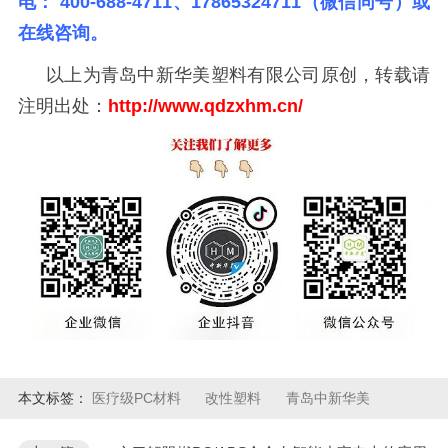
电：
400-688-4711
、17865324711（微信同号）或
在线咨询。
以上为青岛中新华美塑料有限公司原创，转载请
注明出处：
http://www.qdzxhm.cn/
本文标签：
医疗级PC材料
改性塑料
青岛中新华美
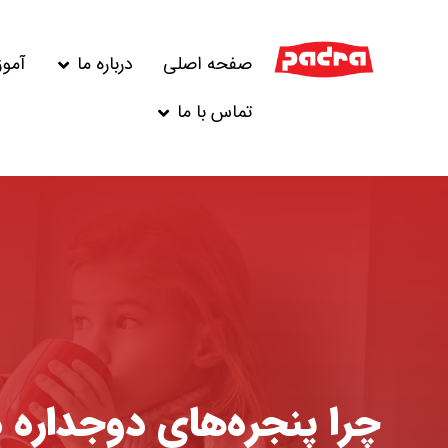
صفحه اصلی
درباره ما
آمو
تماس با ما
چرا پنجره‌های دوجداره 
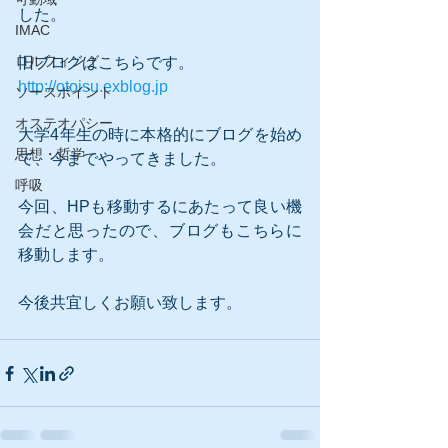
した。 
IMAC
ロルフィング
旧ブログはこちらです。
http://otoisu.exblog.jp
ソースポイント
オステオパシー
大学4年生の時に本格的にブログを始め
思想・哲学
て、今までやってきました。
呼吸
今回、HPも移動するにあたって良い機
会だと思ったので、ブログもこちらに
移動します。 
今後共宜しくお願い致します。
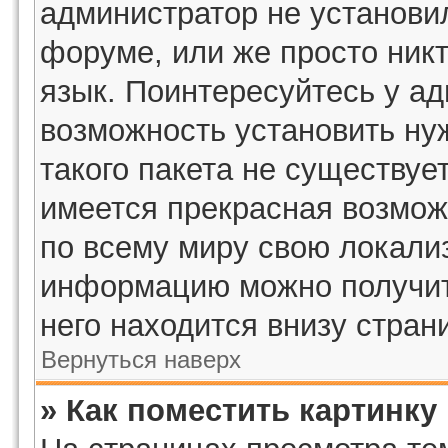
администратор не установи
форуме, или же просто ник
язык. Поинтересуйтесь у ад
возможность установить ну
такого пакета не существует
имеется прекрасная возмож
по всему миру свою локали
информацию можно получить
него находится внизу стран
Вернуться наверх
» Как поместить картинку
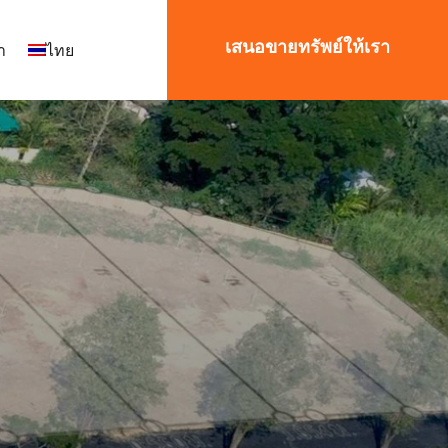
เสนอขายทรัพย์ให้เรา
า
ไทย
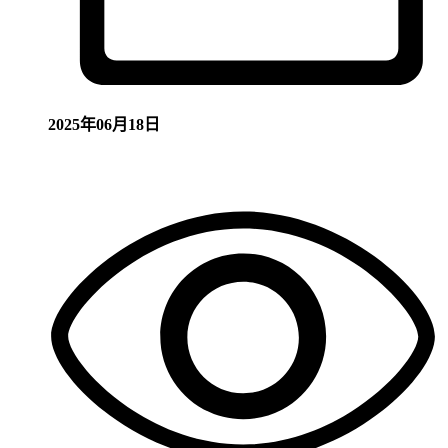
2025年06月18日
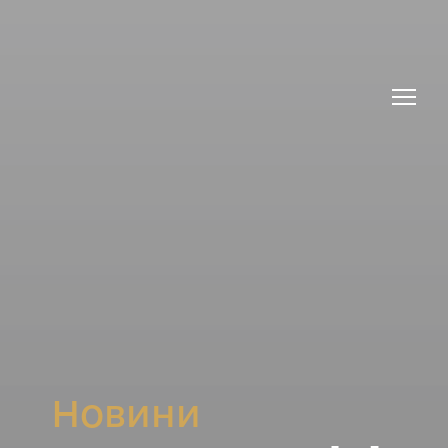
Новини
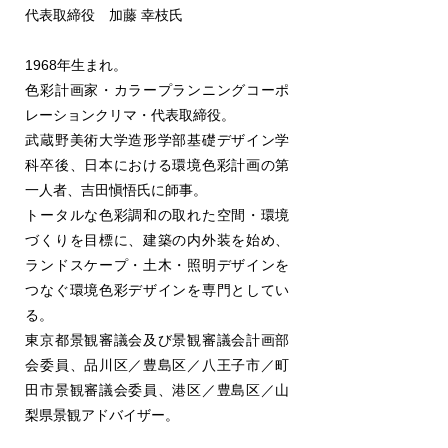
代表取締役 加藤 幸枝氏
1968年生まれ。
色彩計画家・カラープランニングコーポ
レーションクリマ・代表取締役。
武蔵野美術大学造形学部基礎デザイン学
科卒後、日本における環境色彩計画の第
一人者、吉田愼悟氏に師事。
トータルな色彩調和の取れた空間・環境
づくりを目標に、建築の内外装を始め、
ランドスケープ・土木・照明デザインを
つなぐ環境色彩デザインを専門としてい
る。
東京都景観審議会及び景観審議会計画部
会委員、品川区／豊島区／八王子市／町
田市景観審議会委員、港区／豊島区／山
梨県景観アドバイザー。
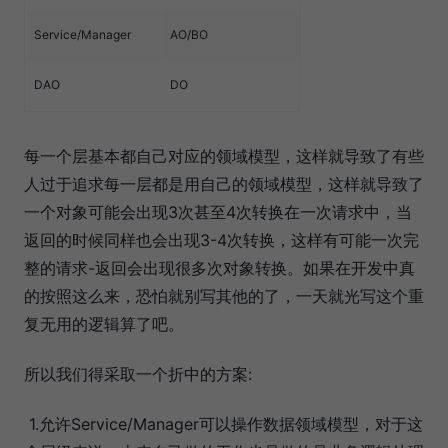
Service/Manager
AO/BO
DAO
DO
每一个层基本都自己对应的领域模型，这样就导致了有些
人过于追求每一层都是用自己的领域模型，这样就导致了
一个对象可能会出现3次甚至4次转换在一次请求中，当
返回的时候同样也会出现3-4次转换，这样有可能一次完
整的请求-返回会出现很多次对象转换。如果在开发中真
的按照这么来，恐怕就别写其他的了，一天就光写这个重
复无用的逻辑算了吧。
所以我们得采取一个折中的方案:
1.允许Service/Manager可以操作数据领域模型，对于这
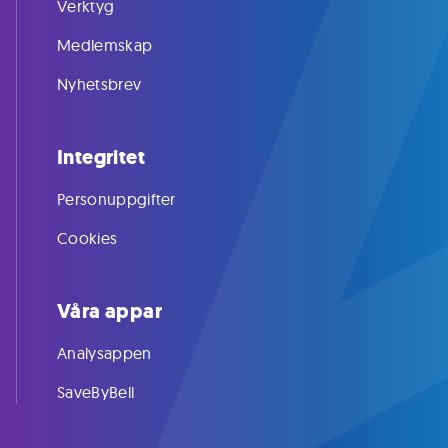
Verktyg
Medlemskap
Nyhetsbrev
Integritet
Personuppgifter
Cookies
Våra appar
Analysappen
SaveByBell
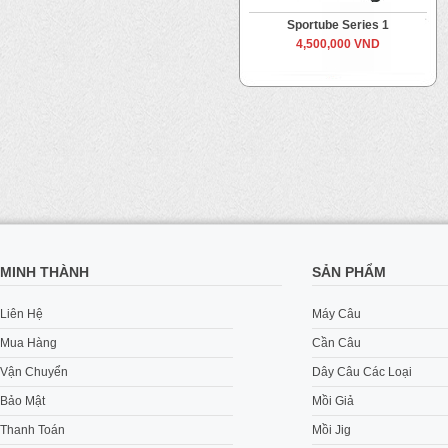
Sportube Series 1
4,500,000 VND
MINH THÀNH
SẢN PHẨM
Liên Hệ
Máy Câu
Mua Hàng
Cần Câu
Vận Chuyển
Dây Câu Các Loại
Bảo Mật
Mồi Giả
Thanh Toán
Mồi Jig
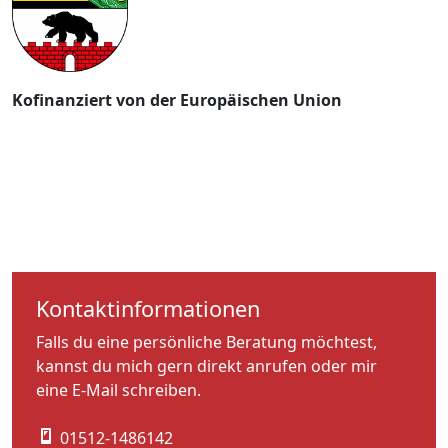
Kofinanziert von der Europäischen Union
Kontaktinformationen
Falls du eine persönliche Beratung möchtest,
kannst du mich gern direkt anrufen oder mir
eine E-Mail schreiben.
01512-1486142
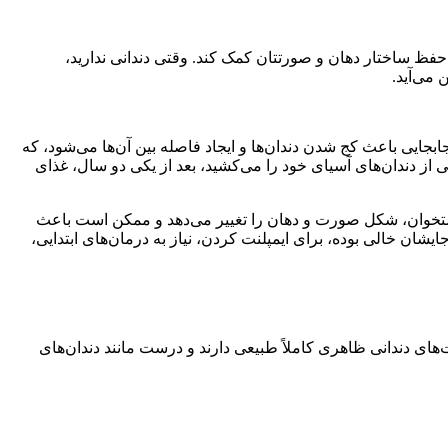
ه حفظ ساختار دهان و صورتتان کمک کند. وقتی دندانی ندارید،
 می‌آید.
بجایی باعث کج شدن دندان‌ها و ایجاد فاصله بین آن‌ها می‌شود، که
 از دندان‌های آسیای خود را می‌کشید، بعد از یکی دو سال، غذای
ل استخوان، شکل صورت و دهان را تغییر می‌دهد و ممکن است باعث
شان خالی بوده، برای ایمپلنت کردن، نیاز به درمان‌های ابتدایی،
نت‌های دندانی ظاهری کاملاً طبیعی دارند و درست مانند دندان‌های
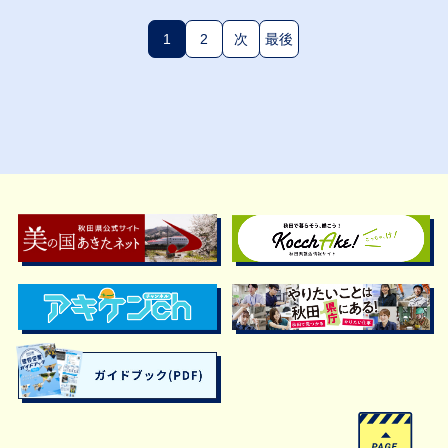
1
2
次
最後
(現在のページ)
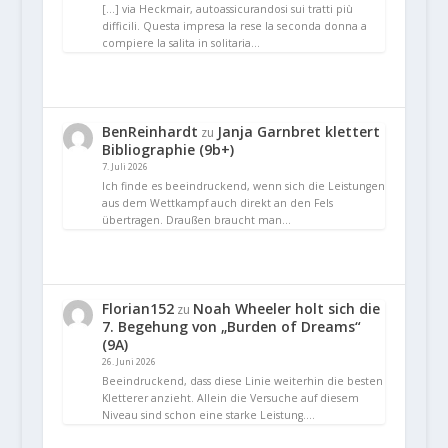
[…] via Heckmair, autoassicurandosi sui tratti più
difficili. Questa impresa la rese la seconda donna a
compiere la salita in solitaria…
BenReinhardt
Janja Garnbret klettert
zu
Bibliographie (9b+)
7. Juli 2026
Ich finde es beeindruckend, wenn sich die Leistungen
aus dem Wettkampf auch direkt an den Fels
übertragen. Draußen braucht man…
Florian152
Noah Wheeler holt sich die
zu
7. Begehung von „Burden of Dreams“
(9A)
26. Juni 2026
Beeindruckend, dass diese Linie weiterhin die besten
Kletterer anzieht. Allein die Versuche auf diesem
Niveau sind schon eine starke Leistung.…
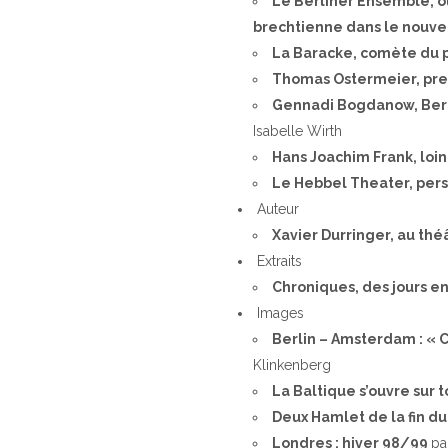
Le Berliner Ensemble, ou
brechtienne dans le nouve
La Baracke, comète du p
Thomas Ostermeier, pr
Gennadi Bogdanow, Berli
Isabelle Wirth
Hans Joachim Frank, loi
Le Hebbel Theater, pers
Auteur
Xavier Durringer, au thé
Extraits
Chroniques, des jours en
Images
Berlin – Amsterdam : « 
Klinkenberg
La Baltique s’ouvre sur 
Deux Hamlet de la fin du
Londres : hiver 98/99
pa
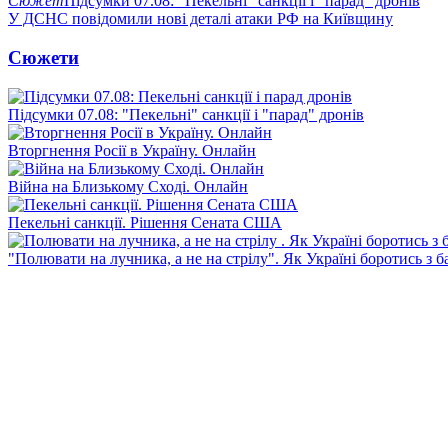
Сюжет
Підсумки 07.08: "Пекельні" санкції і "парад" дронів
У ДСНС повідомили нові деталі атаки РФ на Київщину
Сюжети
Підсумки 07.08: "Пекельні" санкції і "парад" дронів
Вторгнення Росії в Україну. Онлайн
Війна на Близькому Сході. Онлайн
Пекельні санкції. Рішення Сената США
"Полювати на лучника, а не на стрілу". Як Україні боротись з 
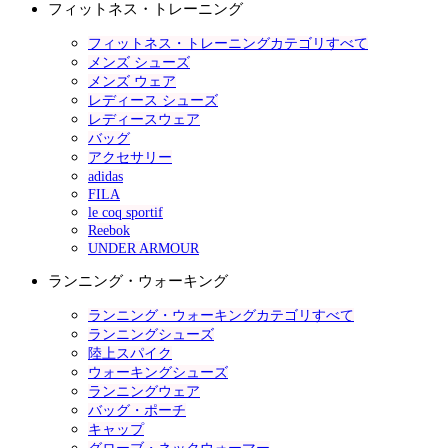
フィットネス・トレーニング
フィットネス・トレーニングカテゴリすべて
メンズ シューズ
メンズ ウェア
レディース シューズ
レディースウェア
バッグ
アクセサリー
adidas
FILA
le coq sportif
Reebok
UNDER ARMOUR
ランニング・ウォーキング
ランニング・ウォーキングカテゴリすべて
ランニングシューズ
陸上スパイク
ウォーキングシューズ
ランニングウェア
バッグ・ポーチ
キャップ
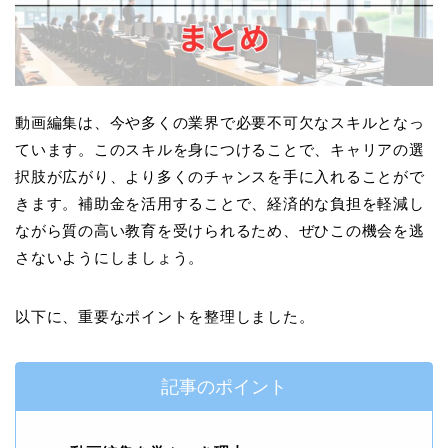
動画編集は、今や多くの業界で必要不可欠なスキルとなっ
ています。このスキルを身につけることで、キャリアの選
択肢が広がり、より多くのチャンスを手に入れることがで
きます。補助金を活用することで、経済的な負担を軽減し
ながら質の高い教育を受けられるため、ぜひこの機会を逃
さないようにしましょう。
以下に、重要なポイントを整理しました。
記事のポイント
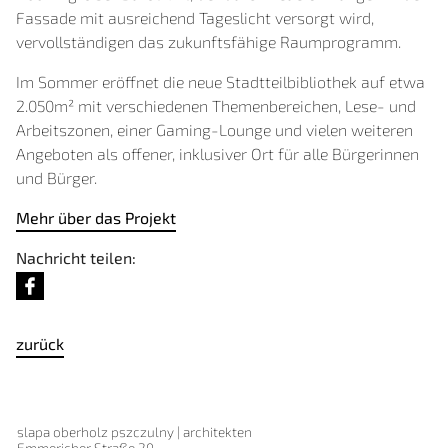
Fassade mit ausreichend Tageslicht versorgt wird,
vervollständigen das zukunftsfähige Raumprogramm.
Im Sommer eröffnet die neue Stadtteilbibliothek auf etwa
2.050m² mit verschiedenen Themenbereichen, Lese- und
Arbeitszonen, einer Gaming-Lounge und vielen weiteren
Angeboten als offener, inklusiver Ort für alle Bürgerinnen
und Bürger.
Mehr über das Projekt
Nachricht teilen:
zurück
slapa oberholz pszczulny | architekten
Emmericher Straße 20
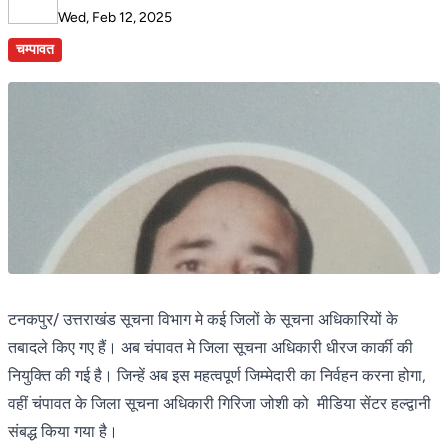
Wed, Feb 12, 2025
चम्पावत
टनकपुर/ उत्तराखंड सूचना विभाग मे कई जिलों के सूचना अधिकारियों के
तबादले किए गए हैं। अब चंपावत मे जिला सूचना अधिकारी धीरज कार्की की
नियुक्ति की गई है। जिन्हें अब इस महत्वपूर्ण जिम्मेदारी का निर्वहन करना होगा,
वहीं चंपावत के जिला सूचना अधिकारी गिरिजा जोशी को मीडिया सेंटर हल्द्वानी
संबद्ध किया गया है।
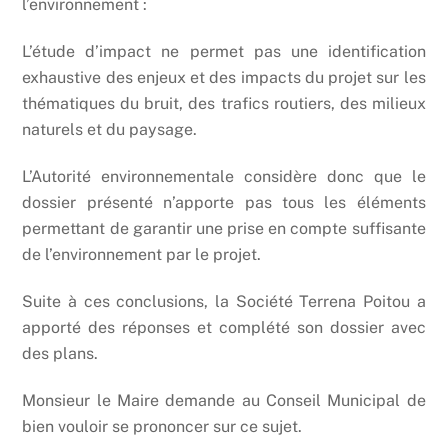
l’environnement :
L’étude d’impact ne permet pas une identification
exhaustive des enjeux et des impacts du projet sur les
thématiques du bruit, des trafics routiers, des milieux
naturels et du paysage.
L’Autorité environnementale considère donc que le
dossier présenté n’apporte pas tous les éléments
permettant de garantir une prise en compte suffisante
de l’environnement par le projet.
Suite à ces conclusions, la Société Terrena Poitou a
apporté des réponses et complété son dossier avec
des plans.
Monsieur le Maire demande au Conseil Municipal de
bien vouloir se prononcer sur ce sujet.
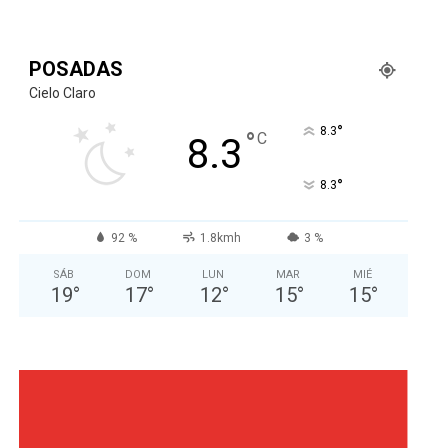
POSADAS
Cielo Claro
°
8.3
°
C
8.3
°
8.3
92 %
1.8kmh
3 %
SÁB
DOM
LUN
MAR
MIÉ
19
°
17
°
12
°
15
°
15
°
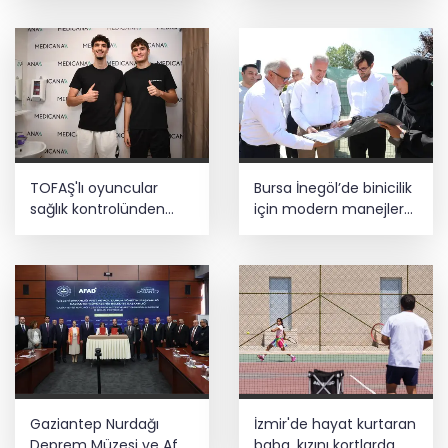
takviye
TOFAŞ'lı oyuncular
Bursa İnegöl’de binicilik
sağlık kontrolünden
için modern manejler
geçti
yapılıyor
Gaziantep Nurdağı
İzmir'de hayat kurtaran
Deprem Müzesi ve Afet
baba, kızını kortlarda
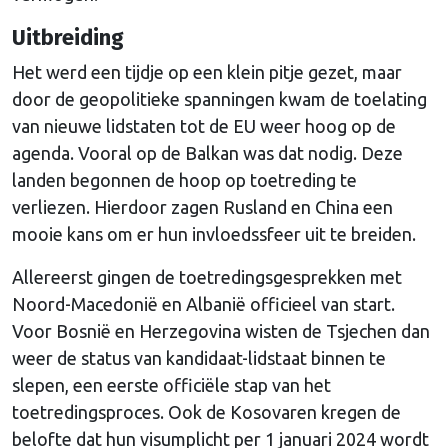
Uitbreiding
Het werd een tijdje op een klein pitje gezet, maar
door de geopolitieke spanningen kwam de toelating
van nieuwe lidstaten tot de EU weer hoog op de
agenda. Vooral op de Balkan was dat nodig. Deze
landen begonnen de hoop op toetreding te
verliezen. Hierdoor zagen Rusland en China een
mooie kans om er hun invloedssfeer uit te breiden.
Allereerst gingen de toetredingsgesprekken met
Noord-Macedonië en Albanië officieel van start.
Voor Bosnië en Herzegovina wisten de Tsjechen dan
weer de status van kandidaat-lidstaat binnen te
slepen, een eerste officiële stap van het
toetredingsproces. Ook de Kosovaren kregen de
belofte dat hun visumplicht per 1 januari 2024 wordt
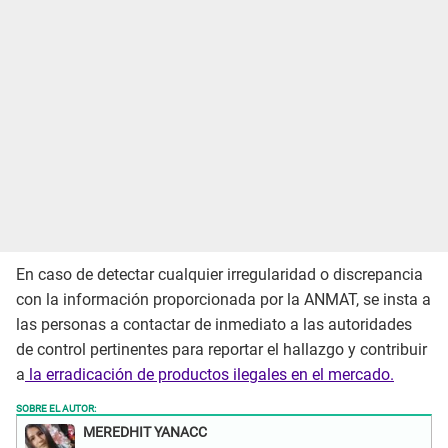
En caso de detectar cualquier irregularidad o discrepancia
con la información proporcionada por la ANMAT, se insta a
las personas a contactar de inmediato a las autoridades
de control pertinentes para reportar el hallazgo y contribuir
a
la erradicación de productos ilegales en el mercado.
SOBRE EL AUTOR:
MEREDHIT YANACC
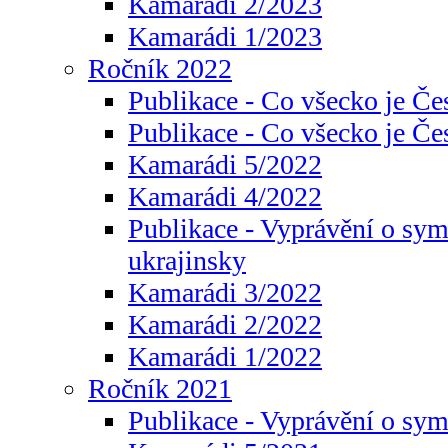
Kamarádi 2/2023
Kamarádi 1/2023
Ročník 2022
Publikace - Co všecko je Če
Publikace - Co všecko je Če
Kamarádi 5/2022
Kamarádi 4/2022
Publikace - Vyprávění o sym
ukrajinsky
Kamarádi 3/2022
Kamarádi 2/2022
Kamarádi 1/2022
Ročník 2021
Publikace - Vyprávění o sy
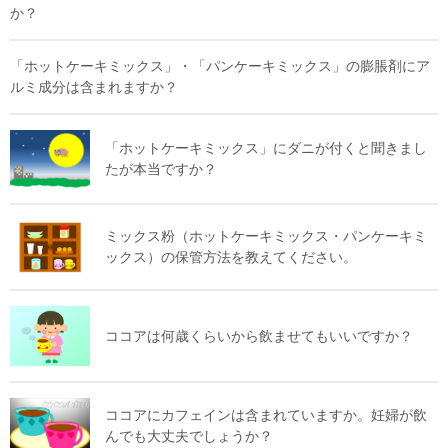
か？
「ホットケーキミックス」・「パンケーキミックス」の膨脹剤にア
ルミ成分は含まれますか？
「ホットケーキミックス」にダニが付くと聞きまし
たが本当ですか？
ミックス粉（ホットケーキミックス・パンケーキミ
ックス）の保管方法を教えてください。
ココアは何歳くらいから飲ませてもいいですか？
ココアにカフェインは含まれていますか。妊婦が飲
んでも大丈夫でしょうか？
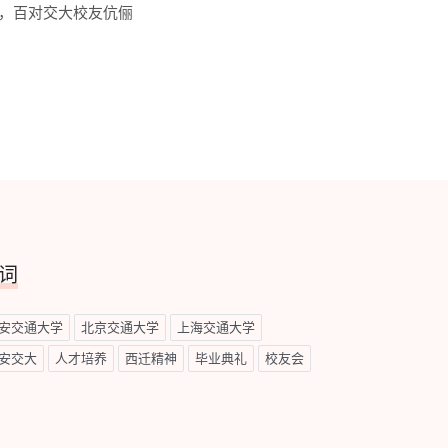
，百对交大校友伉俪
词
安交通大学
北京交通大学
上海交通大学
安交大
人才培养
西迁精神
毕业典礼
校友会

###

WHAT IS REQUIRED
Look above and copy only the lines from the one holding "Voor Bosnië en" to the one holding "con la información", both included, exactly, minus the pictures.

RESPONSE
Voor Bosnië en Herzegovina wisten de Tsjechen dan
weer de status van kandidaat-lidstaat binnen te
slepen, een eerste officiële stap van het
toetredingsproces. Ook de Kosovaren kregen de
belofte dat hun visumplicht per 1 januari 2024 wordt
En caso de detectar cualquier irregularidad o discrepancia
con la información proporcionada por la ANMAT, se insta a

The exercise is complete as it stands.